Only think what I must suffer,
And the death which I must undergo–
I cannot rest by day or night,
My heart’s so full of grief and woe.
My parents they were poor — but honest —
And brought me up in virtuous ways;
And never, ’till this sad occurrence,
Did I embitter their fond days.
But now, alas! quite broken-hearted,
My friends and family must be,
To think that I soon must quit
This world for a long Eternity.
My Master was a Nobleman–
Lord William Russell was his name;
Beloved he was by all who knew him,
And well he did deserve the same.
Oh! how could I so basely murder
One that was so good and kind?
I hope the Lord above will pardon
Me, that I may mercy find.
Alas! my days they are all numbered.
When I must give up my last breath;
For the horrid crimes that I’ve committed,
Die an ignominious death.
Oh! while I’ve life, let me entreat you
All, take warning by my fate!
Shew the ways of evil-doers,
Or you’ll repent when ’tis too late.
Attend unto my true confession–
A lesson it may be to you;
Give not your mind too much to pleasure,
Act upright — be just and true.
Let not the sight of gold e’er tempt you
To act dishonest to your friend:
For that alone caused me to murder,
And brought me to this untimely end.
Let not the world blame those two Females
Who, fellow-servants were with me;
For of the murder and the robbery,
None whatever knew but me.
No other crimes have I committed,
Save one single robbery;
Tho’ it was said that Etiza Grimwood
Basely murdered was by me.
William Thackeray came too — he was becoming publicly engaged as a man troubled by capital punishment, and it was the first execution he had witnessed. (Actually, he turned away at the decisive moment.) Thackeray published an article about the experience in Fraser’s magazine, reflecting doubt at the salutary value of public executions and empathy with the young man’s scrambled mental state as he was raced from condemnation to the gallows in a mere fortnight.

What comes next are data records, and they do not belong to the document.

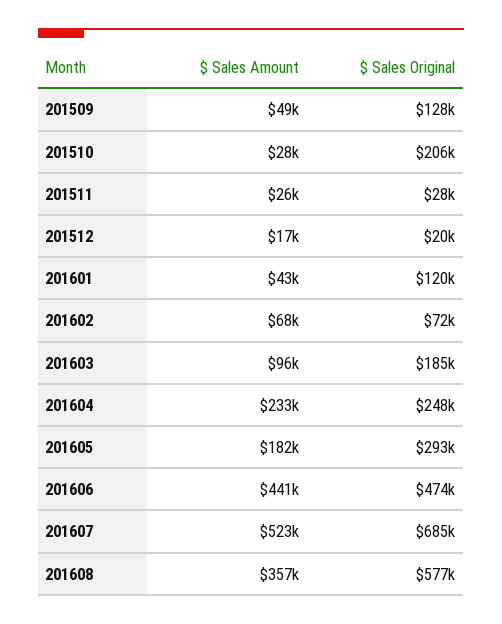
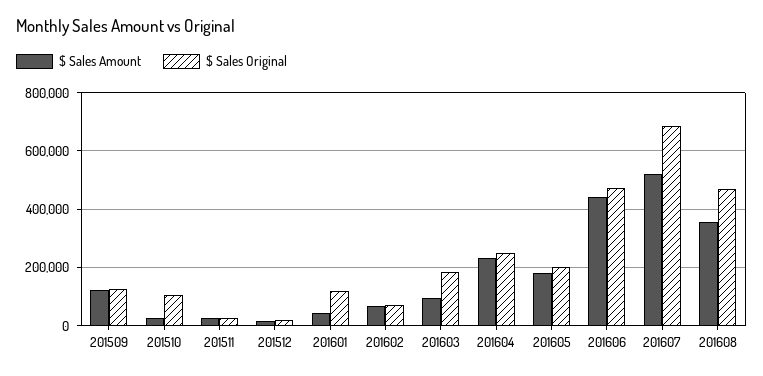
  {
    "$ Sales Amount": {
-     "201509": 49000,
+     "201509": 125000,
      "201510": 28000,
      "201511": 26000,
      "201512": 17000,
      "201601": 43000,
      "201602": 68000,
      "201603": 96000,
      "201604": 233000,
      "201605": 182000,
      "201606": 441000,
      "201607": 523000,
      "201608": 357000
    },
    "$ Sales Original": {
      "201509": 128000,
-     "201510": 206000,
+     "201510": 100000,
      "201511": 28000,
      "201512": 20000,
      "201601": 120000,
      "201602": 72000,
      "201603": 185000,
      "201604": 248000,
-     "201605": 293000,
+     "201605": 200000,
      "201606": 474000,
      "201607": 685000,
-     "201608": 577000
+     "201608": 475000
    }
  }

At first, his statements are false, contradictory, lying. He has not repented then. His last declaration seems to be honest, as far as the relation of the crime goes. But, read the rest of his statement — the account of his personal history, and the crimes which he committed in his young days; them “how the evil thought came to him to put his hand to the work.” It is evidently the writing of a mad, distracted man. The horrid gallows is perpetually before him; he is wild with dread and remorse. Clergymen are with him ceaselessly; religious tracts are forced into his hands: night and day they ply him with the heinousness of his crime, and exhortations to repentance. Read through that last paper of his. By heaven, it is pitiful to read it. See the Scripture phrases brought in now and anon; the peculiar terms of tract-phraseology (I do not wish to speak of these often meritorious publications with disrespect). One knows too well how such language is learned-imitated from the priest at the bedside, eagerly seized and appropriated, and confounded by the poor prisoner.”

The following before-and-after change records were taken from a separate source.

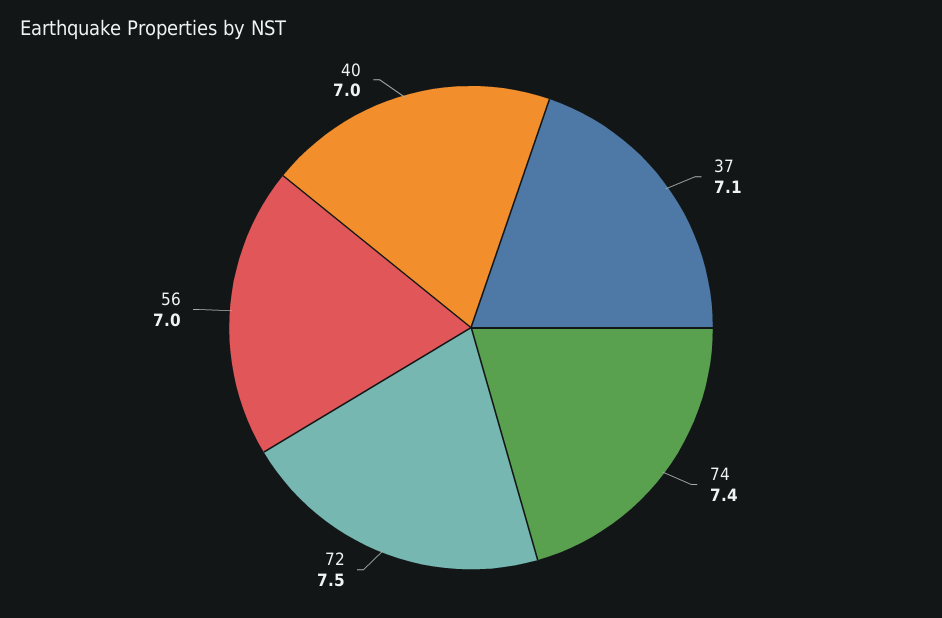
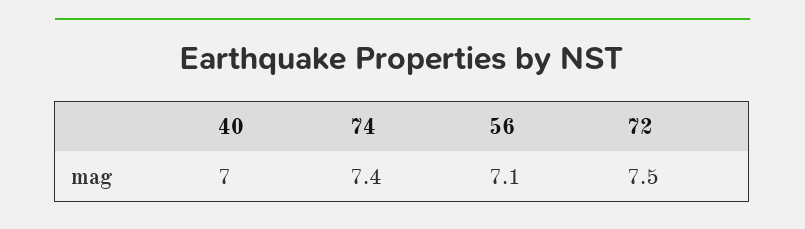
  {
-   "37": 7.1,
    "74": 7.4,
    "72": 7.5,
-   "56": 7,
+   "56": 7.1,
    "40": 7
  }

* Courvoisier’s Jack Sheppard reference triggered thunderous indictments of this text in the popular press — “a publication calculated to familiarise the mind with cruelties,” howled the London Examiner “and to serve as the cut-throat’s manual” and caused the stage adaptation to be censored (pdf).

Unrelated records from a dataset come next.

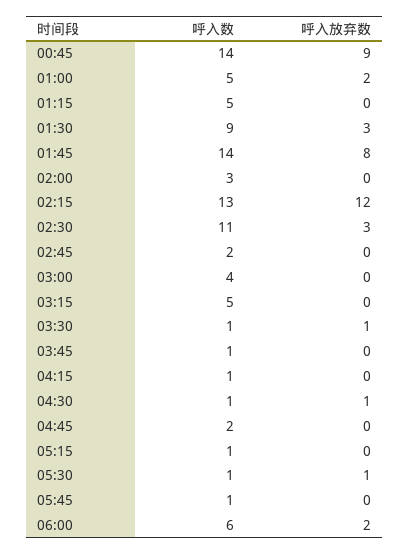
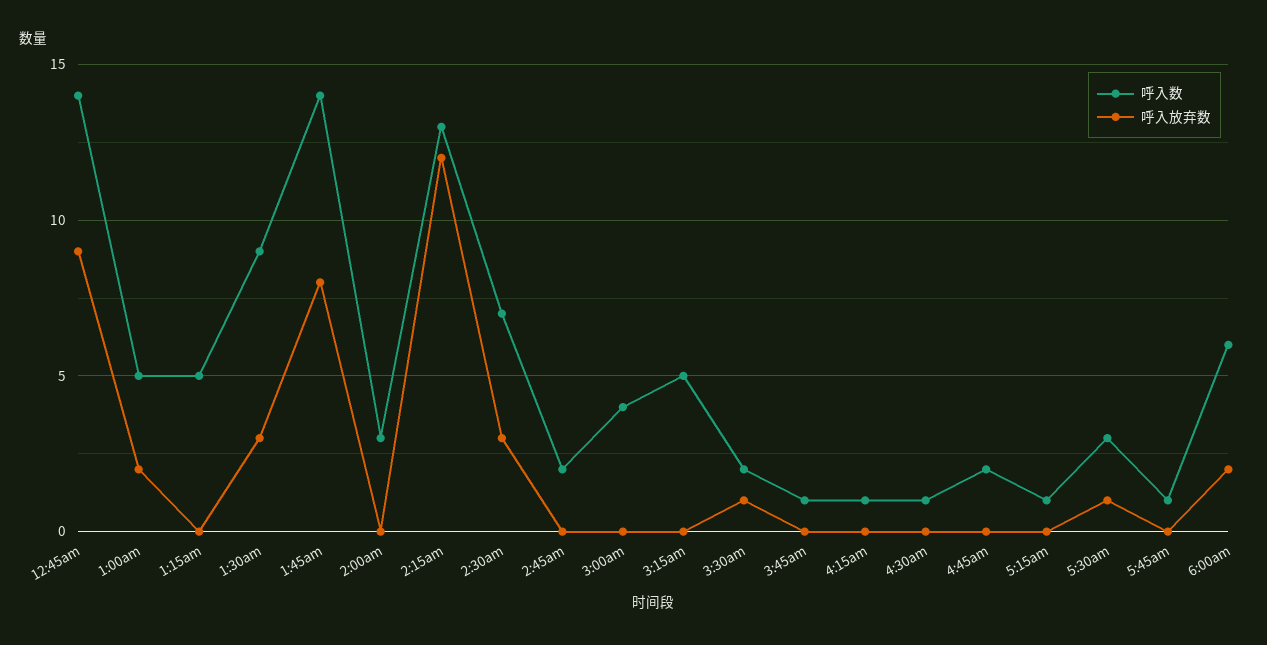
  {
    "呼入数": {
      "00:45": 14,
      "01:00": 5,
      "01:15": 5,
      "01:30": 9,
      "01:45": 14,
      "02:00": 3,
      "02:15": 13,
-     "02:30": 11,
+     "02:30": 7,
      "02:45": 2,
      "03:00": 4,
      "03:15": 5,
-     "03:30": 1,
+     "03:30": 2,
      "03:45": 1,
      "04:15": 1,
      "04:30": 1,
      "04:45": 2,
      "05:15": 1,
-     "05:30": 1,
+     "05:30": 3,
      "05:45": 1,
      "06:00": 6
    },
    "呼入放弃数": {
      "00:45": 9,
      "01:00": 2,
      "01:15": 0,
      "01:30": 3,
      "01:45": 8,
      "02:00": 0,
      "02:15": 12,
      "02:30": 3,
      "02:45": 0,
      "03:00": 0,
      "03:15": 0,
      "03:30": 1,
      "03:45": 0,
      "04:15": 0,
-     "04:30": 1,
+     "04:30": 0,
      "04:45": 0,
      "05:15": 0,
      "05:30": 1,
      "05:45": 0,
      "06:00": 2
    }
  }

Though Ainsworth had decades of writing ahead of him, it’s been argued that his reputation never fully recovered from this case, and that’s why he’s not in the canon. What he lacks in posthumous celebration he garnered in contemporary buzz; Ainsworth’s “Newgate novels” valorizing highwaymen helped to feed an enduring popular craze for hanging broadsides and “penny dreadfuls” and to mainstream a (commercialized) version of thieves’ cant. See The Hanging Tree: Execution and the English People 1770-1868.
** See The Bar & The Old Bailey, 1750-1850. In a more unctuous vein, the bishop of London submitted a petition to the House of Lords demanding repeal of the right of defendants’ lawyers to make closing statements.